As I’ve had cause to lament often before (I take it a bit personally), Hollywood has a dreadful track record of trying to render hippies realistically, without condescension. This film is a welcome exception. Though an early montage informs us that she is adept at every esoteric alternative healing modality known to Californians, Hayek’s Beatriz is no airy-fairy New Age caricature. She is an Empath with a capital E and a calling, period. The actress doesn’t need to say much to convince us; it’s there in her centered carriage, her hyperfocused attentiveness. This is a born healer who knows instinctively what’s wrong with people, animals, the planet. An occasional magical-realist camera shot (the Pacific Ocean bleeding, for one) reinforces the impression, but they’re not laid on with a trowel. Hayek carries the weight of the world’s pain on her petite shoulders and still stands upright.

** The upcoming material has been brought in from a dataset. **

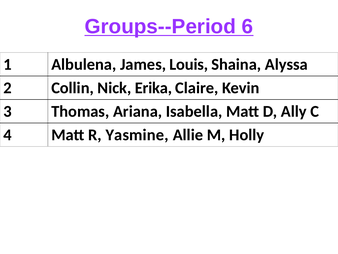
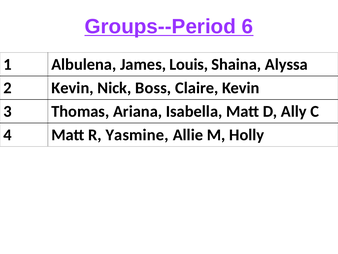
2 Collin: Collin -> Kevin
Erika: Erika -> Boss
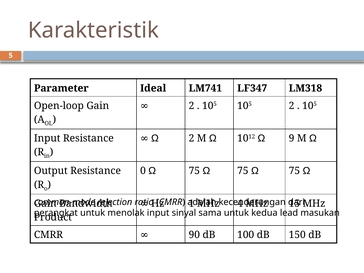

After a trying day at a cancer clinic, Beatriz makes a house call on a wealthy client, Cathy (Connie Britton), who wants a treatment before she throws an important dinner party to celebrate the closing of business deal in which her husband Grant (David Warshofsky) was a key player. We discover that Cathy imagines Beatriz to be “a member of the family” because of the close bond that the healer formed with her daughter, a Hodgkins survivor who is now away at college. But when Beatriz’s car won’t start after the massage session and Cathy impulsively invites her to stay at their fancy house in a Newport Beach gated community for dinner, Grant is not happy. He has the legendary Strutt to impress, and Beatriz is Mexican-born.

Predictably enough, the tycoon takes the last-minute guest for one of the household help, and things go downhill from there. As Beatriz is alternately ignored, talked over, belittled, badgered and eventually asked to leave, she remains utterly alert, clearly seeing through the vacuousness of these nouveau-riche types to their inner damage – even Strutt. Once a few glasses of wine have loosened her tongue, Beatriz ignores all cues to play the social game and gives them what-for, focusing always on the human costs of their callous business dealings. She cuts right to the chase, telling how her own family was displaced and scattered when a huge resort development project similar to the one being celebrated descended on a little town in Mexico that none of the rich folk can pronounce. The women present keep trying to steer Beatriz back to less awkward small talk, but she has Strutt in her crosshairs and won’t shut up. And, to Arteta and Lithgow’s credit, Strutt is intrigued by her gentle chutzpah.

Beyond the biting (and often very funny) satire, the possibility of real human connection hovers tantalizingly over this scene of social disaster, which belongs in any Top Ten list of movie dinners gone awry. But one healer, however gifted, cannot fix the whole world or stop the rampages of its worst human predators. Thus, audiences are stuck with a downbeat, vaguely symbolic ending when we might have wanted to march out of the cinema pumped for political battle. It’s almost as if the screenwriter and director felt that realism compelled them to end on a note of magical realism.

No matter. Go join Beatriz at Dinner anyway. The wounded world needs a whole lot more Empaths right about now.